** DATA SUPPLIED **
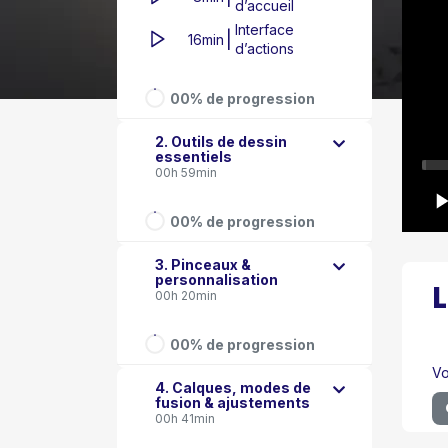
d’accueil
Interface
|
16min
d’actions
00% de progression
2. Outils de dessin
essentiels
00h 59min
00% de progression
3. Pinceaux &
personnalisation
00h 20min
00% de progression
Vo
4. Calques, modes de
fusion & ajustements
00h 41min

** EXERCISE DETAILS **
Print exactly the lines of the records from the one containing "2. Outils de dessin" through the end, and nothing besides them.

** RESULT BELOW **
2. Outils de dessin
essentiels
00h 59min
00% de progression
3. Pinceaux &
personnalisation
00h 20min
00% de progression
Vo
4. Calques, modes de
fusion & ajustements
00h 41min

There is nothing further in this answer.